[Opening DOCUMENT EXCERPT section]

As always, feel free to ask for questions/feedback :slight_smile:

6 Likes

Do you think, that the @backup variable should store the value that we are now calling local_backup_files? Or is it the output of Backup.new? Or is it the result of the whole synchronizer? Right now it is only an argument, I don’t know what we need to test it for…

We chatted about this offline, but @backup should be an instance of the Backup class that represents one Backup to sync. The synchronizer class will then ask that object for its path and use it to synchronize to the remote provider.

1 Like

I’ve just reviewed the dev branch and have the following very minor notes:

sync_backups_to_drive.rb

  • The line of code is far too long. You should change to the do form of each so you can split it up into a few shorter lines.

synchronizer.rb

  • Looks like the abstract method should be can_sync? with a question mark here.

Where to go from here

You probably noticed that Synchronizer and its specs are code that multiple plugins will use, and it would be bad to copy and paste them into each plugin you will create.

Instead, I think it’s time to split your plugin in half!

  • One that providers the Synchronizer base
  • One that providers the Synchronizer extended class for your specific provider

The idea here is when someone writes a new backup provider, they’ll first install the base plugin, then install the plugins for the providers of their choice

Naming is hard, so you should think carefully about what you want to call the two repos. It would be good if they followed a similar naming convention so that when people see lists of files (alphabetically) they are grouped together.

Finally a gotcha! currently plugins in DIscourse are loaded in alphabetical order. We plan on fixing this but for now, your base class needs to be the first one in alphabetical order if you want things to load properly.

So in summary

  • Split the plugin in half
  • Each should have their own readme
  • Install both and
    • make sure the specs pass
    • make sure the backups still work

Thanks!

[Closing DOCUMENT EXCERPT section]
[Opening MATERIAL SUPPLIED section]

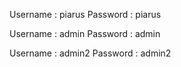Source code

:Username : piarus
Password : piarus

Username : admin
Password : admin

Username : admin2
Password : admin2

[Closing MATERIAL SUPPLIED section]

- _ACTION ITEM 1_: List every bullet point in the plugin discussion that comes after "So in summary", including the nested ones.
- _ACTION ITEM 2_: Output the passage of the plugin discussion from "You probably noticed" up to and including "plugin in half!", copied word for word.
These entries come from a separate source.

- _WORKED SOLUTION 1_:
- Split the plugin in half
- Each should have their own readme
- Install both and
- make sure the specs pass
- make sure the backups still work

- _WORKED SOLUTION 2_:
You probably noticed that Synchronizer and its specs are code that multiple plugins will use, and it would be bad to copy and paste them into each plugin you will create.

Instead, I think it’s time to split your plugin in half!